Today, 10% of our GDP is estimated to depend on the proper functioning of space infrastructures and the data they generate back to earth.

Therefore, it is of major importance to make sure that the space infrastructures – in particular those owned and financed by the EU budget, with the Galileo and the Copernicus programmes- and their operations are protected from natural and accidental hazards.

Space traffic management (STM) is definitely not a rhetorical topic: a few weeks ago, the European Space Agency had to perform a last-minute avoidance manoeuvre to protect one of its spacecraft from colliding with a Space X satellite in the Starlink constellation.

And considering the many projects or initiatives of mega-constellations that are ongoing, space traffic is expected to surge rapidly in the near future, from 1700 satellites in orbit at the moment up to, potentially, over 10 000… All this posing a real threat of orbit congestion.

Well-aware that the absence of regulations in the area of space traffic management could negatively affect US space activities on the short run, the Trump Administration took the lead to produce a Space Policy Directive, in June 2018, aimed at establishing a future STM system and framework.

This approach is of course neither innocent nor naive: this directive states that “to maintain U.S. leadership in space, we must develop a new approach to space traffic management (STM) that addresses current and future operational risks”.

In this perspective, the directive clearly expresses as objectives for the US to “continue to lead the world in creating the conditions for a safe, stable, and operationally sustainable space environment” and to “seek to lead the world in the development of improved SSA [space situational awareness] data standards and information sharing”.

On the other hand, the directive wants to “encourage and facilitate U.S. commercial leadership in SSA, and STM. Fostering continued growth and innovation in the U.S. commercial space sector, which includes SSA, and STM activities, is in the national interest of the United States”.

In addition, some provisions of the US text lay out that the proposed rules should apply also to non-US actors – which means that US-driven extraterritorial principles could become a norm for the European space sector, as it is already the case in several other economic sectors, such as in banking or energy.

In this context, we Europeans should not wait for the US to apply their traditional “space dominance” doctrine: the development of a structured STM at the US level will undeniably result in the adoption of US standards, guidelines and norms, impacting European industries in the medium term and, additionally, creating a new market for STM service for US companies.

This is then the responsibility of the EU institutions and of the Member States to support the European space sector to get ready.

Following closely these developments on the other side of the Atlantic, I incited the European Commission to move forward and proposed, already last year, a pilot project on Space traffic management – expected to start in the next few weeks.

This pilot project will have to identify and assess the legal and regulatory challenges, needs and best practices, and provide recommendations for the European Union and Member States policymakers on STM. The results should compare as well pro and cons of international, European and national approaches.

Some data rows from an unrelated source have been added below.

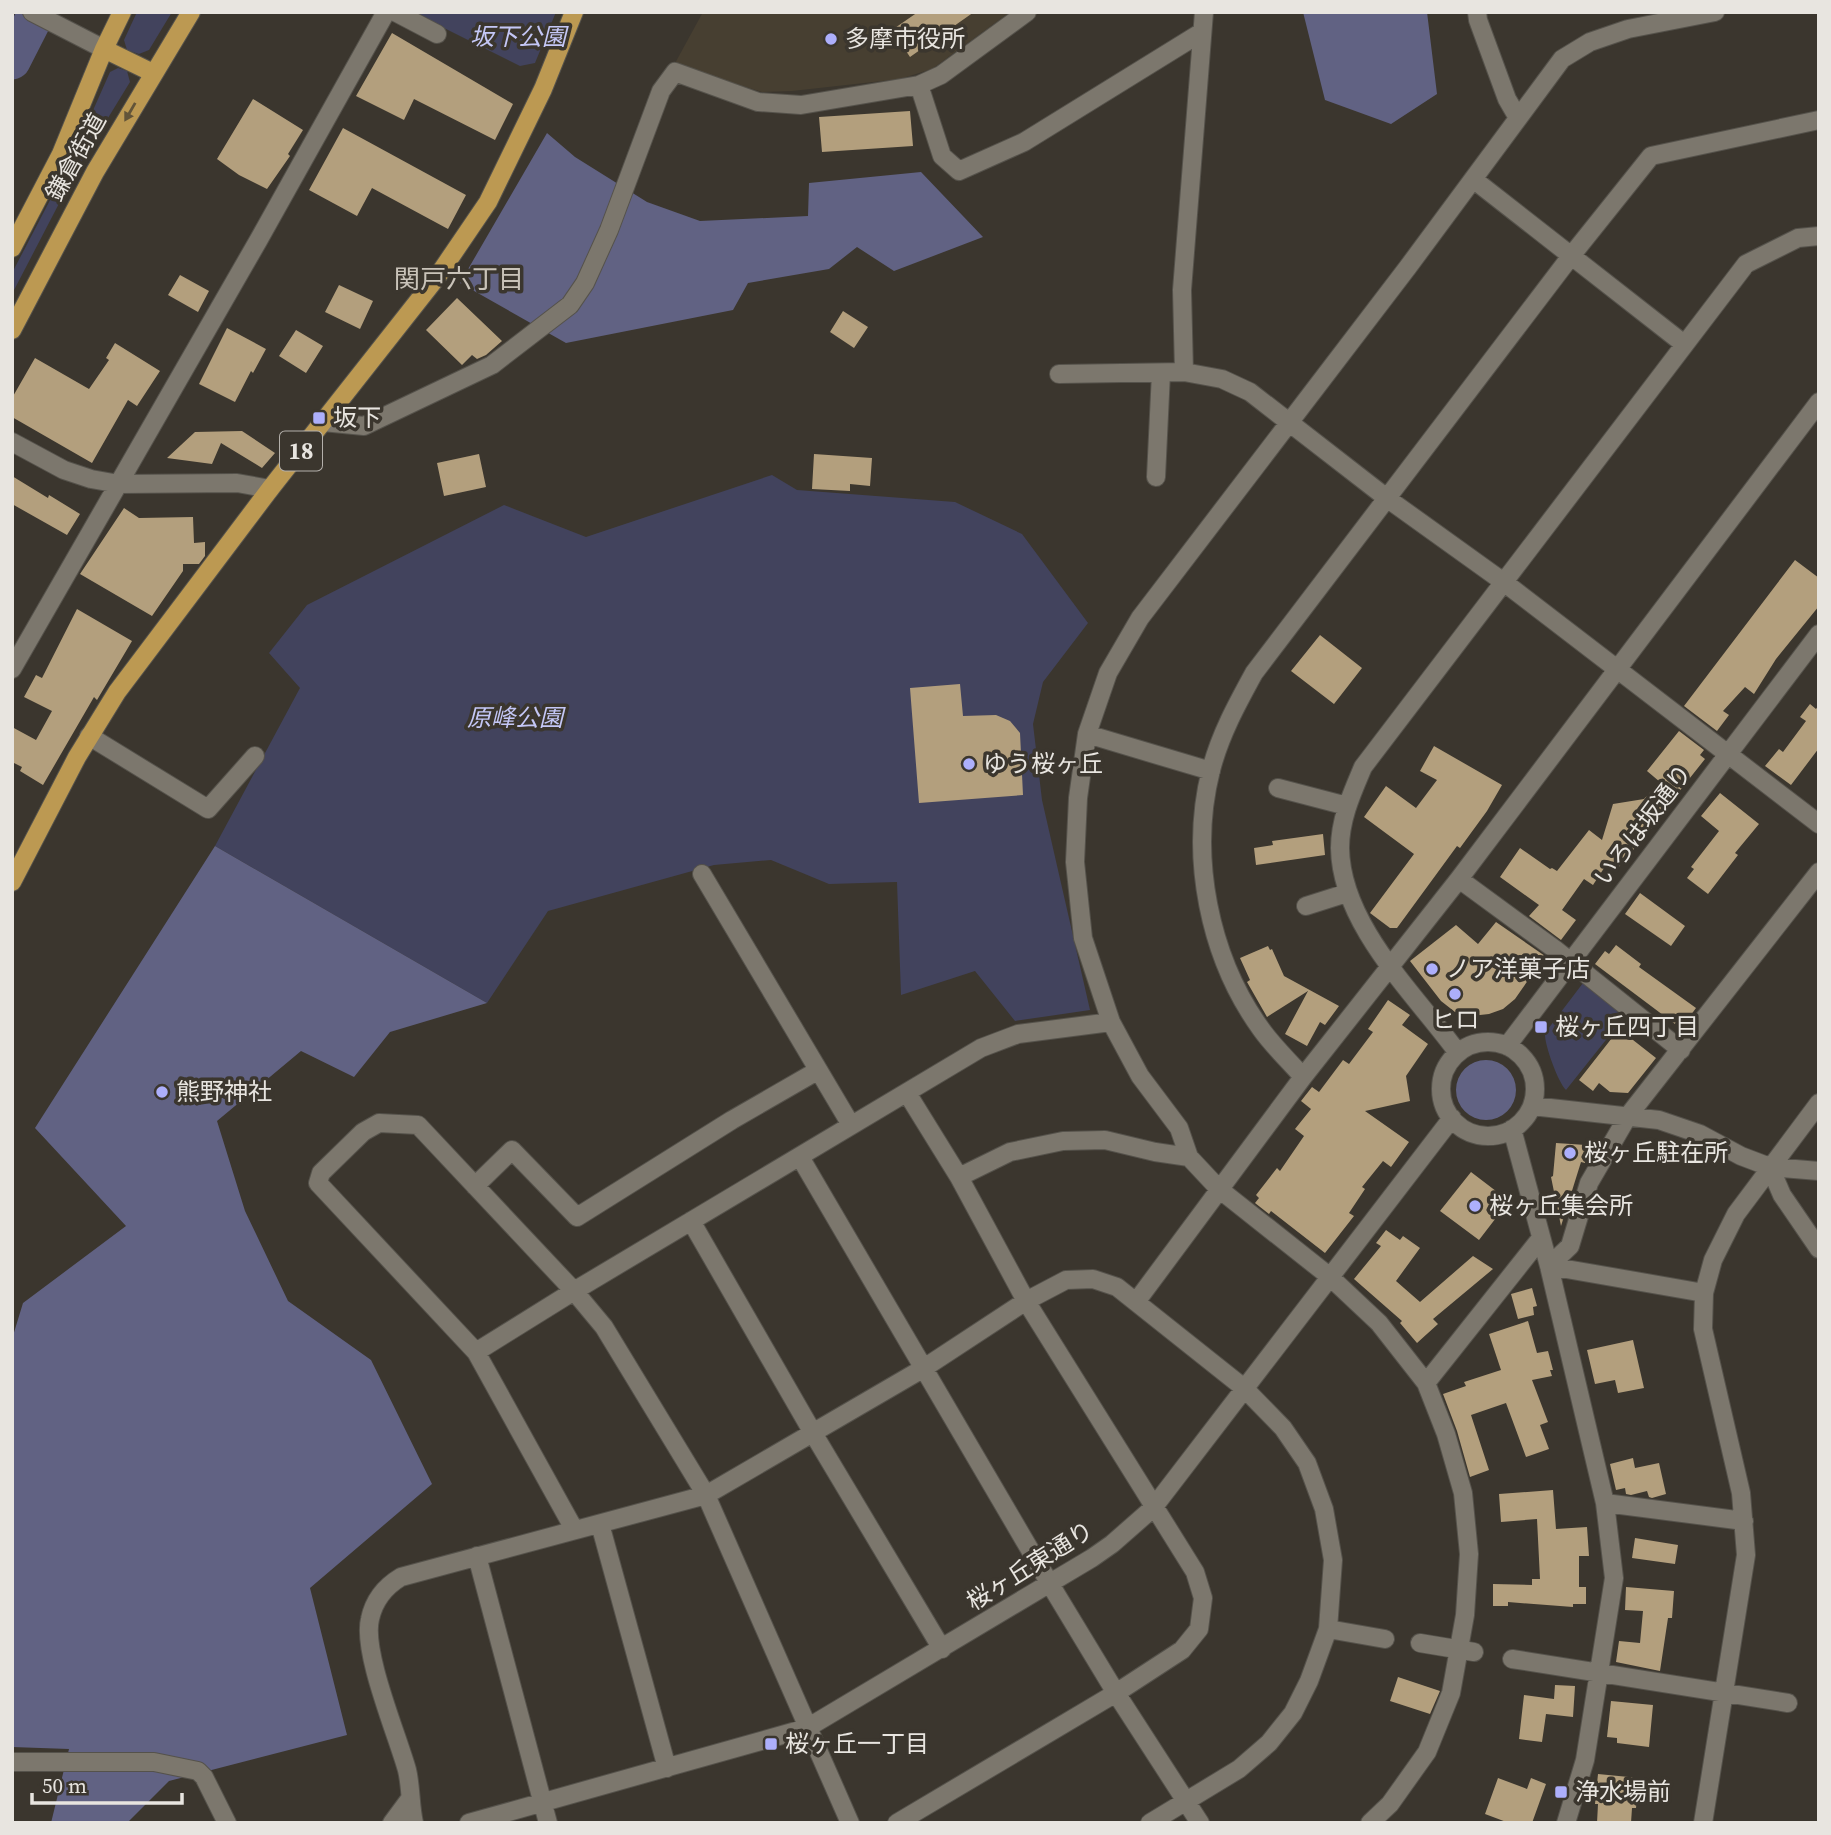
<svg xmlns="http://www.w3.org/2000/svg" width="1831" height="1835" font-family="'Source Serif 4','Noto Sans JP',serif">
<rect width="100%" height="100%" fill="#3b362e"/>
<path fill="#473f31" d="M703,12H1010L932,69L900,79L792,91L762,92L674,65Z"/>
<path fill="#42435d" d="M137,12H172L149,50L139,54L127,50L124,40Z
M412,12H556L535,63L520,66Z
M118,68L127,71L130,82L78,167L12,294V273L71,160L110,72Z
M772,475L797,490L955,502L1022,534L1088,623L1043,682L1033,724L1042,800L1090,1010L1015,1021L975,971L901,995L897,882L829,884L771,860L714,865L548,911L487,1003L215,846L300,688L269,653L307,605L504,505L586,537Z
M1583,983L1625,1016L1566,1090C1558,1082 1544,1044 1545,1033Z"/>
<path fill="#616283" d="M1303,12H1427L1437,94L1391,124L1325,100Z
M547,133L575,157L647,202L700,221L808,216L809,183L921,172L983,237L894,271L857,247L829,269L748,283L733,310L566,343L460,283Z
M215,846L487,1003L390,1032L354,1077L301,1051L217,1121L245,1211L288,1301L371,1360L432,1484L310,1588L347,1735L169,1781L127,1823H51L69,1749L12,1747V1339L23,1303L126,1226L35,1128Z
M1456 1090a30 30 0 1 1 60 0a30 30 0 1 1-60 0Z"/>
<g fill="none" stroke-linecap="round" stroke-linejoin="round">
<path stroke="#5b5c7d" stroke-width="37" d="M12,61L37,12"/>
</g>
<path fill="#b39f7d" d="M918,12H974L910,57L892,30Z
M392,33L513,104L495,140L414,99L404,120L356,96Z
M253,99L303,130L288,154L290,156L267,189L239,175L217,159Z
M910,111L913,146L822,152L819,117Z
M343,128L466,195L448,229L372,188L357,216L309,190Z
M180,275L209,291L198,312L168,295Z
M339,285L373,301L360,329L325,312Z
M457,298L502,341L486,355L477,359L472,355L462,365L426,330Z
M843,311L868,327L854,348L830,332Z
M227,328L266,349L253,373L251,371L235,402L199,384Z
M296,330L323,346L306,373L279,356Z
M115,343L160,371L137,406L128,400L92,463L12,417V398L35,358L89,389L109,360L106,358Z
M242,431L275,453L262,468L221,443L212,464L167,458L195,432Z
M479,454L486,487L444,496L437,463Z
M814,454L872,458L870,486L850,484V491L812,489Z
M12,476L48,498L49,495L80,514L67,535L12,504Z
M124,508L139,518L193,517L194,543L205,542V556L199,564H183V571L152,616L80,574Z
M1795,560L1819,578V606L1776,659L1754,694L1745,687L1723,711L1729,715L1717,731L1684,706Z
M77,609L132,641L97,700L94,697L43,785L20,771L22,767L12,762V727L36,740L52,711L24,697L36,675L42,678Z
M1320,635L1362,668L1334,704L1291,671Z
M960,684L963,716L996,715L1010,721L1020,733L1023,795L919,803L910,688Z
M1810,704L1816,709L1819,705V748L1791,785L1765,766L1779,749L1783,752L1806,721L1800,717Z
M1679,731L1704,750L1700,755L1705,759L1670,803L1672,804L1617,869L1608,862L1593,885L1584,879L1562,910L1576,920L1561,940L1529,916L1539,905L1500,877L1520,848L1550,869L1552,868L1557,871L1589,830L1602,840L1613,804L1644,799L1660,782L1647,771Z
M1434,746L1502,785L1487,811L1460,848L1457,846L1397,928H1390L1370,913L1414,854L1364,817L1386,786L1416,808L1437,780L1420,771Z
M1720,793L1759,824L1735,853L1738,855L1708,894L1687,878L1694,869L1691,867L1719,831L1701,816Z
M1323,834L1325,855L1256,865L1254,848L1273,845L1272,841Z
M1640,893L1685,926L1671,946L1625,914Z
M1496,922L1545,956L1515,999L1503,1009L1489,1014L1471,1016L1455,1012L1441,1001L1410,961L1456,925L1478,944Z
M1616,945L1641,964L1639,967L1696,1008L1685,1023L1679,1018L1675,1024L1595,964L1605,951L1609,954Z
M1268,946L1270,950L1272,949L1284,976L1339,1006L1325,1025L1320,1022L1307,1046L1285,1034L1308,991L1267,1017L1247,982L1250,980L1240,958Z
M1388,1000L1410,1015L1402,1025L1428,1044L1406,1076L1410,1101L1365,1111L1409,1142L1391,1167L1383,1161L1362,1187L1365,1189L1349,1213L1354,1216L1325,1253L1271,1211L1269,1214L1255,1203L1259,1198L1256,1195L1277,1168L1280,1171L1304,1136L1295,1129L1311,1109L1301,1101L1312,1087L1319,1092L1343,1060L1349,1064L1373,1032L1368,1029Z
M1619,1029L1656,1058L1628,1093L1610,1092L1599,1083L1593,1091L1579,1080Z
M1556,1143L1586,1145L1585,1163L1581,1162L1561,1226L1551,1177L1553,1176Z
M1471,1172L1509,1201L1479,1240L1440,1211Z
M1386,1230L1400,1240L1403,1236L1420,1248L1396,1281L1420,1302L1473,1256L1493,1269L1433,1319L1438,1324L1417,1343L1400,1323L1402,1321L1354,1279L1381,1246L1376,1243Z
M1532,1288L1537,1306L1533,1307L1534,1315L1518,1319L1511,1294Z
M1528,1321L1537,1353L1548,1351L1553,1370H1550L1552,1376L1532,1380L1548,1422L1540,1425L1549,1449L1526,1457L1506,1403L1471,1415L1489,1470L1470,1477L1457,1431L1443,1394L1466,1386L1464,1382L1501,1370L1489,1334Z
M1633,1340L1644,1388L1618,1393L1615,1380L1595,1384L1587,1350Z
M1633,1458L1635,1468L1659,1463L1666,1494L1652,1498L1649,1497L1647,1491L1631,1495L1626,1494L1625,1488L1616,1490L1610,1464Z
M1553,1490L1556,1529L1587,1527L1589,1556H1579V1587H1586V1604H1573V1607L1508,1602V1606H1493V1584L1532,1585V1579H1540L1537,1519L1501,1522L1499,1494Z
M1635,1538L1678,1545L1675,1564L1632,1558Z
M1626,1587L1674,1591L1672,1618H1668L1660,1671L1616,1662L1619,1641L1640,1643L1643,1611L1625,1610Z
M1398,1677L1440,1691L1430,1714L1390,1701Z
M1555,1685L1575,1686L1573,1717L1546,1714L1542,1742L1519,1739L1524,1695L1554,1699Z
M1611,1701L1653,1705L1649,1747L1617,1743V1738L1607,1737Z
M1598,1774L1639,1778L1636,1808H1632L1631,1823H1597L1598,1804H1595Z
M1498,1778L1527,1789L1531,1778L1546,1784L1532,1823H1509L1485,1814Z"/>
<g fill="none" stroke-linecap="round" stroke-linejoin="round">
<defs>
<path id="minor" d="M32,12L104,49
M395,12L437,34
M1477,12L1478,20L1507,99L1518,118
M919,85L942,156L959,171L1024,142L1202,32
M1473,179L1684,344
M1184,372L1182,290L1204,12
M1059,374L1184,372L1222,379L1250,392L1388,499L1505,583L1819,824
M323,422L364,426L492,365L570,305L585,283L609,230L661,91L675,72L758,102L801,105L919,85L941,75L1027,12
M12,442L64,470L91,479L119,484L237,483L270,489
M1156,477L1161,373
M12,669L258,241L386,12
M1087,734L1211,771
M89,736L208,809L255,756
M1278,788L1347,806
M702,874L851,1125
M1459,879L1556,950L1681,1050
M1306,906L1347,893
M1441 1089a47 47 0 1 1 94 0a47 47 0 1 1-94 0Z
M1507,1046L1819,634
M1458,1053C1415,994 1341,925 1340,848C1340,819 1352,793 1363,767L1746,264L1798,238L1819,236
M1303,1077C1289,1061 1273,1046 1261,1029C1209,957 1189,856 1211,770C1220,735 1237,704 1254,673L1571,256L1651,156L1819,120
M1532,1106L1659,1120L1700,1134L1741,1156L1770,1167L1819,1171
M1512,1129L1549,1266L1605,1503L1614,1578L1585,1760L1566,1823
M800,1157L1050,1584L1116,1693L1200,1823
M1189,1157L1179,1128L1140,1076L1111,1022L1083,938L1075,862L1078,798L1087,734L1108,673L1140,618L1408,267L1562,59L1590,42L1628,29L1715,12
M1770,1167L1782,1195L1819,1249
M959,1177L1010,1152L1063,1141L1105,1140L1155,1152L1189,1157L1219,1189L1329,1276L1379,1323L1426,1383L1446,1434L1463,1493L1469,1554L1465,1615L1451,1693L1427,1752L1390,1804L1370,1823
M475,1186L512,1150L577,1217L732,1120L817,1071
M691,1221L813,1433L942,1649
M1549,1266L1570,1246L1589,1183L1628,1116L1819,872
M1549,1266L1704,1293
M1136,1302L1303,1077L1459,879L1819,402
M476,1352L574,1291L981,1048L1018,1034L1111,1022
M1426,1383L1541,1238
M1605,1503L1744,1521
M600,1524L667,1768
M574,1529L476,1352L318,1183L321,1173L363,1132L379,1123L418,1125L574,1291L604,1327L706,1495L850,1823
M477,1556L548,1823
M1328,1629L1385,1639
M1420,1643L1474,1652
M1512,1659L1788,1703
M12,1762H154L198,1771L204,1777L227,1823
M392,1823L409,1800
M414,1823C410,1805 411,1786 407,1770C397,1734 362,1652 370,1619C374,1600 386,1586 401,1577L706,1495L924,1368L1026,1301L1066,1280L1093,1279L1117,1287L1244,1388L1283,1428L1307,1463L1324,1509L1333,1560L1328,1629L1309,1681L1293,1713L1269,1743L1239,1769L1150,1823
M469,1823L807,1728L1092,1558L1112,1544L1153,1508L1452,1118
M897,1823L1116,1693L1182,1650L1199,1629L1203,1598L1195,1572L1026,1301L959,1177L907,1093
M1703,1823L1746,1555L1741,1493L1703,1329L1704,1293L1713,1260L1736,1214L1819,1103"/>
<path id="major" d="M104,49L153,73
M12,248L61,154L104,49L122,12
M12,330L95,172L191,12
M12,882L77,757L117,692L270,489L437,277L488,202L543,89L574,12"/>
</defs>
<use href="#minor" stroke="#55524b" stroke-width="20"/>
<use href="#major" stroke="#55524b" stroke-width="20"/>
<use href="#minor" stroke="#7c776d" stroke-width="18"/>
<use href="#major" stroke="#bc9952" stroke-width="18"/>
</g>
<defs><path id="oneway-solid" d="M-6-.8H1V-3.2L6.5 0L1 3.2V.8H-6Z" transform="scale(1.75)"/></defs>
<use fill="#625439" href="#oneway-solid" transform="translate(130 112) rotate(120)"/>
<g fill="#adaffb" stroke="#3b362e" stroke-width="2.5">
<circle cx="831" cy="39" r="7"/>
<rect x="312" y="411" width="14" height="14" rx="3.5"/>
<circle cx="969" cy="764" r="7"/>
<circle cx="1432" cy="969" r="7"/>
<circle cx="1455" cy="994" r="7"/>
<rect x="1534" y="1020" width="14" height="14" rx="3.5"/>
<circle cx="162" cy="1092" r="7"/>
<circle cx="1570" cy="1153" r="7"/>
<circle cx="1475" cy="1206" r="7"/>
<rect x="764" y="1737" width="14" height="14" rx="3.5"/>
<rect x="1554" y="1785" width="14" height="14" rx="3.5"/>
</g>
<g text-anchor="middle" stroke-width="7" stroke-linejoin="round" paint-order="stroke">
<rect fill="#3b362e" stroke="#b4b0ab" stroke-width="2" x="280" y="431.5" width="42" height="39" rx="5"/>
<g font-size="23" font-weight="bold" fill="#e8e5e0">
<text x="301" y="459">18</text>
</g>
<g font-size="24" font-style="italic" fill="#c4c7f6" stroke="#3b362e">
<text x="518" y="45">坂下公園</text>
<text x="515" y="726">原峰公園</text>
</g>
<g font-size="24" fill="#e8e5e0" stroke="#3b362e" text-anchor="start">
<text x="845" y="47">多摩市役所</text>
<text x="333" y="426">坂下</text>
<text x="983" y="772">ゆう桜ヶ丘</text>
<text x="1446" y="977">ノア洋菓子店</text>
<text x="1455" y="1028" text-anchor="middle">ヒロ</text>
<text x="1555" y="1035">桜ヶ丘四丁目</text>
<text x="176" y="1100">熊野神社</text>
<text x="1584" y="1161">桜ヶ丘駐在所</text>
<text x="1489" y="1214">桜ヶ丘集会所</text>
<text x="785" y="1752">桜ヶ丘一丁目</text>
<text x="1575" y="1800">浄水場前</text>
</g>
<g font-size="24" fill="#e8e5e0" stroke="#3b362e">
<text transform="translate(76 157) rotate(-61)" y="8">鎌倉街道</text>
<text transform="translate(1643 825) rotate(-53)" y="8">いろは坂通り</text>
<text transform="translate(1030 1566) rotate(-32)" y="8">桜ヶ丘東通り</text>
</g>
<g font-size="26" fill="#c9c3b9" stroke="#3b362e">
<text x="459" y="288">関戸六丁目</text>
</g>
</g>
<rect width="1831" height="1835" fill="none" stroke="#e8e5e0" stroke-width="28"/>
<path d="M32 1793v10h150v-10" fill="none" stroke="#e8e5e0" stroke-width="3.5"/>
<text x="42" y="1793" font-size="21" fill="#e8e5e0" stroke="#3b362e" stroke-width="5" paint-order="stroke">50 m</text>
</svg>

Meanwhile, the European industries (launchers, satellites ground segment, operators) also have to get involved and speak with one voice about the concerns, challenges and technology needs they face in the area of space traffic management.

Commission President-elect Ursula von der Leyen has ensured that promoting Europe’s technological sovereignty and strategic autonomy will be key priorities of the upcoming European Commission.

From this standpoint, the way EU institutions handle space traffic management will be an immediate test-bed. The European Parliament, which has always demonstrated strong support to EU space policy developments, will have a pivotal role to play to keep this issue at the top of the political agenda in the next few months.